BEGIN

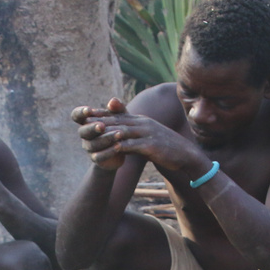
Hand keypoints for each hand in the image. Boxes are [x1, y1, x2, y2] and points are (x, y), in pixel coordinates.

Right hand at [72, 98, 127, 170]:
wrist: (124, 148)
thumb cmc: (119, 126)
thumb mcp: (121, 116)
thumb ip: (118, 108)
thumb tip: (112, 101)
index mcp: (87, 121)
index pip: (76, 115)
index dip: (80, 113)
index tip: (89, 110)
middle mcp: (85, 135)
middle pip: (83, 131)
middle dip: (92, 128)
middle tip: (102, 125)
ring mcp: (89, 147)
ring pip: (92, 144)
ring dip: (106, 139)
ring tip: (119, 134)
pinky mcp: (96, 159)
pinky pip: (99, 157)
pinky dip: (109, 151)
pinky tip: (119, 146)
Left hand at [80, 107, 207, 174]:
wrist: (186, 155)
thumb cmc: (166, 148)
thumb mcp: (149, 137)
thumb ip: (134, 133)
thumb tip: (120, 135)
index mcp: (141, 121)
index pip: (118, 115)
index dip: (102, 114)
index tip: (87, 115)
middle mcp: (143, 124)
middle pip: (117, 121)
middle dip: (100, 121)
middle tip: (84, 122)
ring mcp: (148, 134)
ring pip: (123, 132)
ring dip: (107, 134)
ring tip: (92, 136)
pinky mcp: (152, 145)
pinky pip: (133, 146)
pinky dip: (121, 147)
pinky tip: (110, 149)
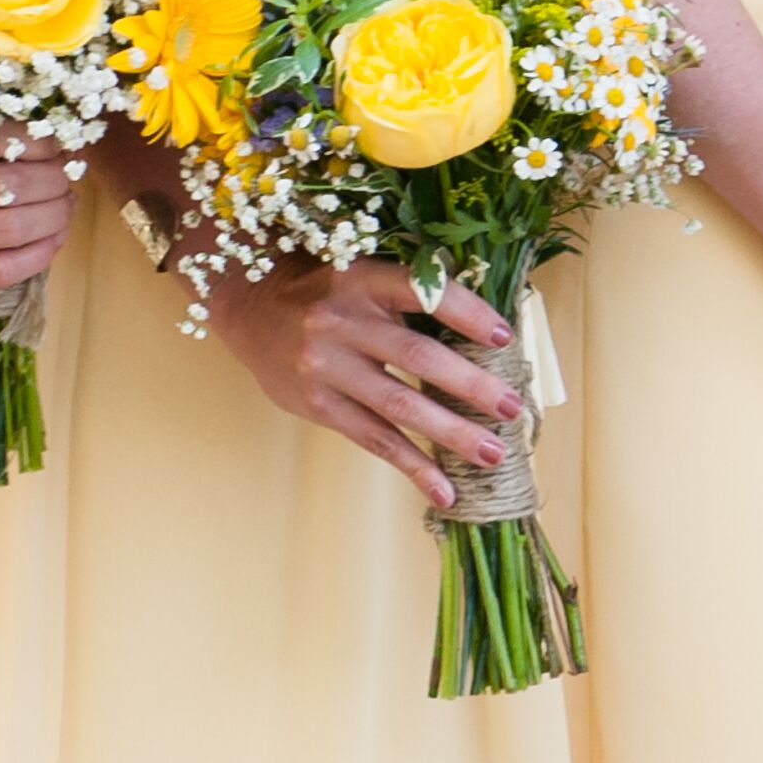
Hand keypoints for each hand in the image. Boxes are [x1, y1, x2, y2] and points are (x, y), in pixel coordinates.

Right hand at [0, 100, 77, 300]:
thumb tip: (61, 139)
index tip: (60, 144)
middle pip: (13, 188)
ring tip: (66, 203)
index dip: (45, 144)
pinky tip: (54, 236)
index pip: (2, 140)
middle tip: (69, 175)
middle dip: (57, 180)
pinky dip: (41, 253)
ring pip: (14, 230)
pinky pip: (3, 270)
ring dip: (57, 215)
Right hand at [208, 258, 529, 508]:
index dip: (468, 314)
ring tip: (493, 454)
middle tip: (514, 407)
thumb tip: (486, 335)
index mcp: (364, 279)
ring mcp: (327, 367)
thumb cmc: (325, 288)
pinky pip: (373, 438)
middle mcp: (343, 322)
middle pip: (418, 356)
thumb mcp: (364, 274)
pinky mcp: (317, 404)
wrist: (249, 304)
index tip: (506, 337)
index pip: (425, 293)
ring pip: (399, 406)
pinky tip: (444, 489)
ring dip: (452, 433)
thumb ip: (411, 296)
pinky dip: (412, 465)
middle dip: (472, 385)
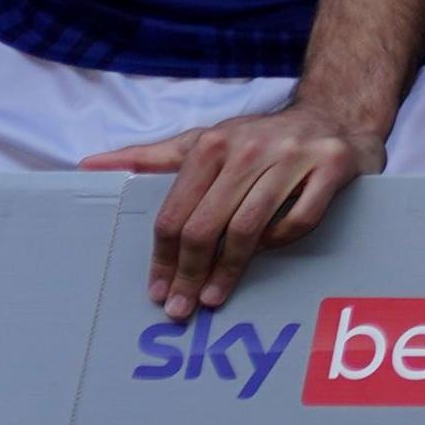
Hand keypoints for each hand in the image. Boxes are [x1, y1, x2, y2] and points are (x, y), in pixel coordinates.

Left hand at [84, 94, 380, 321]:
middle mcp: (251, 147)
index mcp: (213, 142)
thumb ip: (151, 157)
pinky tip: (268, 251)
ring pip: (250, 227)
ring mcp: (294, 155)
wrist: (333, 116)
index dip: (162, 258)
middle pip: (207, 225)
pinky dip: (281, 241)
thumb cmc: (259, 139)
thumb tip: (90, 164)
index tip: (157, 291)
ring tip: (214, 297)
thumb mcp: (204, 142)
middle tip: (181, 308)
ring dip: (228, 270)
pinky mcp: (332, 165)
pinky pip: (300, 219)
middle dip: (189, 274)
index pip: (175, 212)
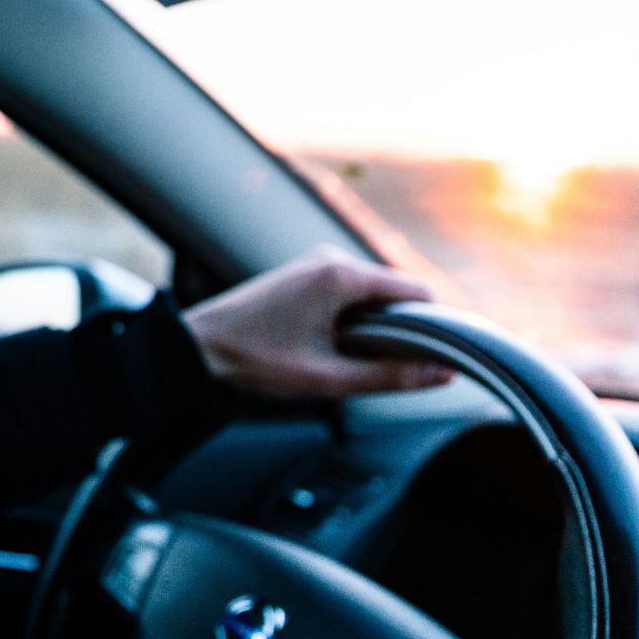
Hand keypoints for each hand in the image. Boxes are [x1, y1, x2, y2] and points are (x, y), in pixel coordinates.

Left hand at [182, 248, 454, 398]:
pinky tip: (334, 347)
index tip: (432, 358)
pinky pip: (348, 294)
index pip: (416, 291)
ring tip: (351, 360)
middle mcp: (330, 259)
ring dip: (374, 326)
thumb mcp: (328, 379)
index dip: (433, 326)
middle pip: (395, 292)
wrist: (196, 349)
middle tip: (384, 368)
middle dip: (400, 329)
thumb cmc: (254, 362)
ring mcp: (314, 264)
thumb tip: (442, 375)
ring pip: (371, 295)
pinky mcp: (303, 276)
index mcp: (340, 275)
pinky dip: (353, 319)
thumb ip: (390, 376)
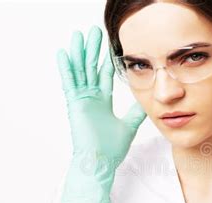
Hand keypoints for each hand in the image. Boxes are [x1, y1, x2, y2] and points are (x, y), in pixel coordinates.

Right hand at [57, 26, 146, 202]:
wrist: (100, 162)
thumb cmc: (111, 149)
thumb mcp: (128, 126)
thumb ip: (135, 113)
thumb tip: (146, 103)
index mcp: (102, 102)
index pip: (103, 76)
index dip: (104, 60)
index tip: (106, 45)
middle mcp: (90, 98)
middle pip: (90, 68)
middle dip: (92, 50)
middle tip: (93, 32)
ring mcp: (81, 100)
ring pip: (80, 70)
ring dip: (79, 53)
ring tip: (79, 35)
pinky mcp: (74, 104)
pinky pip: (69, 82)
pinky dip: (67, 68)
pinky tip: (64, 53)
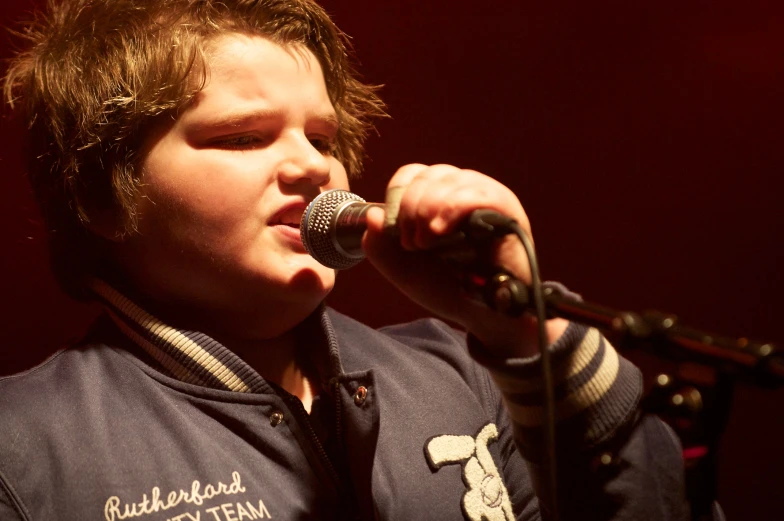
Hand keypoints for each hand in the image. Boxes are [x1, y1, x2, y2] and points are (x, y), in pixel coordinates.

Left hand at [363, 164, 567, 357]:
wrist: (482, 316)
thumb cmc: (448, 288)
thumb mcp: (403, 269)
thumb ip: (380, 246)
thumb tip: (371, 215)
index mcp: (441, 196)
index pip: (413, 173)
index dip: (397, 194)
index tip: (394, 229)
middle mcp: (465, 189)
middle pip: (428, 175)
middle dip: (409, 208)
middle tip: (412, 244)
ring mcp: (487, 197)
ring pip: (450, 180)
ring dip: (427, 209)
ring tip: (425, 243)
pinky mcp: (507, 211)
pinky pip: (477, 194)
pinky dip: (450, 209)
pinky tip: (439, 231)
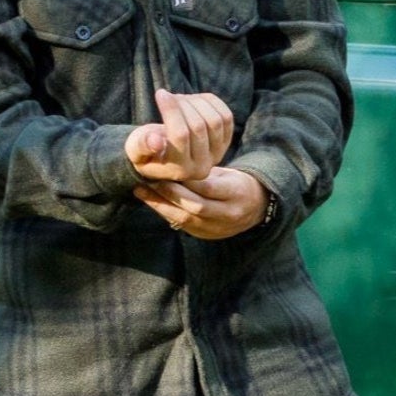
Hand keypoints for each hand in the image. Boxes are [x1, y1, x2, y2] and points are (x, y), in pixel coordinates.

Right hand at [124, 88, 233, 181]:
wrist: (162, 155)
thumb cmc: (145, 150)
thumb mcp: (135, 150)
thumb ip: (142, 146)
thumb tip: (156, 140)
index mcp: (180, 171)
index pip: (180, 135)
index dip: (171, 111)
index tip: (160, 93)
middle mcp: (202, 167)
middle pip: (198, 126)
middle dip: (181, 105)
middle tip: (167, 96)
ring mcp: (217, 155)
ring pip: (215, 120)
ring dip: (196, 102)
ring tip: (179, 99)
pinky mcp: (226, 142)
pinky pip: (226, 116)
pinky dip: (211, 102)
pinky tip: (194, 100)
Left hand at [135, 166, 268, 239]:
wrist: (254, 209)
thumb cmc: (235, 184)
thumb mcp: (226, 173)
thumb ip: (204, 172)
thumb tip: (173, 160)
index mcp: (236, 193)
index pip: (208, 186)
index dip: (185, 178)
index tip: (165, 165)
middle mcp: (228, 213)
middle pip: (194, 205)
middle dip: (168, 192)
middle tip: (147, 178)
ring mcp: (216, 228)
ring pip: (184, 218)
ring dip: (160, 204)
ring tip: (141, 190)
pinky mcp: (205, 235)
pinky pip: (181, 225)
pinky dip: (164, 212)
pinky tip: (150, 202)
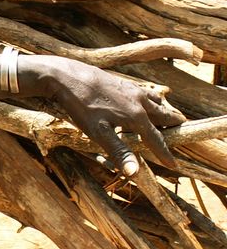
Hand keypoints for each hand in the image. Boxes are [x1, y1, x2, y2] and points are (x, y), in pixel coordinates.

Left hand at [43, 58, 185, 175]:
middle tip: (183, 127)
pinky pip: (141, 91)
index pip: (156, 139)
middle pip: (162, 114)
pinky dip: (149, 97)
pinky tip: (141, 97)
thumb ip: (118, 151)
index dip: (164, 153)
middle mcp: (138, 101)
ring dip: (162, 107)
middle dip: (172, 123)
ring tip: (168, 112)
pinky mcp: (119, 81)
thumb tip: (135, 172)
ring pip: (153, 99)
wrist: (66, 76)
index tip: (173, 165)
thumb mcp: (98, 132)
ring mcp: (129, 88)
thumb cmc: (80, 105)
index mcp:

END

Exercise goal
The lines above from the line with "ring tip: (493, 454)" through the line with "ring pip: (371, 295)" are to be given again word for word, with no pictures among them.

Finished task
ring tip: (493, 454)
middle tip: (514, 407)
thumb tip: (486, 335)
index mcp: (364, 279)
ring mcp: (327, 367)
thumb cmc: (325, 288)
pinky pip: (373, 438)
middle mcp: (343, 322)
middle pip: (418, 356)
thumb mcp: (364, 274)
pinky mcp: (317, 404)
wrist: (249, 304)
index tip: (506, 337)
index pip: (425, 293)
ring pip: (399, 406)
pinky tip: (444, 489)
ring dip: (452, 433)
thumb ip: (411, 296)
pinky dip: (412, 465)
middle dip: (472, 385)
Hand keypoints for each hand in the image. Boxes are [x1, y1, x2, y2] and points are (x, y), in pixel coordinates.

Left hand at [84, 94, 380, 321]:
middle mcp: (251, 147)
index mcp: (213, 142)
thumb ip: (151, 157)
pinky tip: (268, 251)
ring pip: (250, 227)
ring mcp: (294, 155)
wrist: (333, 116)
index dip: (162, 258)
middle pip: (207, 225)
pinky dip: (281, 241)
thumb cmc: (259, 139)
thumb tip: (90, 164)
index tip: (157, 291)
ring tip: (214, 297)
thumb mcp: (204, 142)
middle tip: (181, 308)
ring dip: (228, 270)
pinky mcp: (332, 165)
pinky pip: (300, 219)
middle dip: (189, 274)
index pip: (175, 212)
Hand keypoints for each hand in the image. Boxes are [x1, y1, x2, y2] and points are (x, y), in pixel coordinates.

Left hand at [182, 248, 454, 398]:
pinky tip: (334, 347)
index tip: (432, 358)
pinky pip: (348, 294)
index pip: (416, 291)
ring tip: (351, 360)
middle mcp: (330, 259)
ring dip: (374, 326)
thumb mcp: (328, 379)
index dip: (433, 326)
middle pip: (395, 292)
wrist: (196, 349)
middle tip: (384, 368)
middle dip: (400, 329)
thumb cmc: (254, 362)
ring mcp: (314, 264)
thumb tip: (442, 375)
ring pip: (371, 295)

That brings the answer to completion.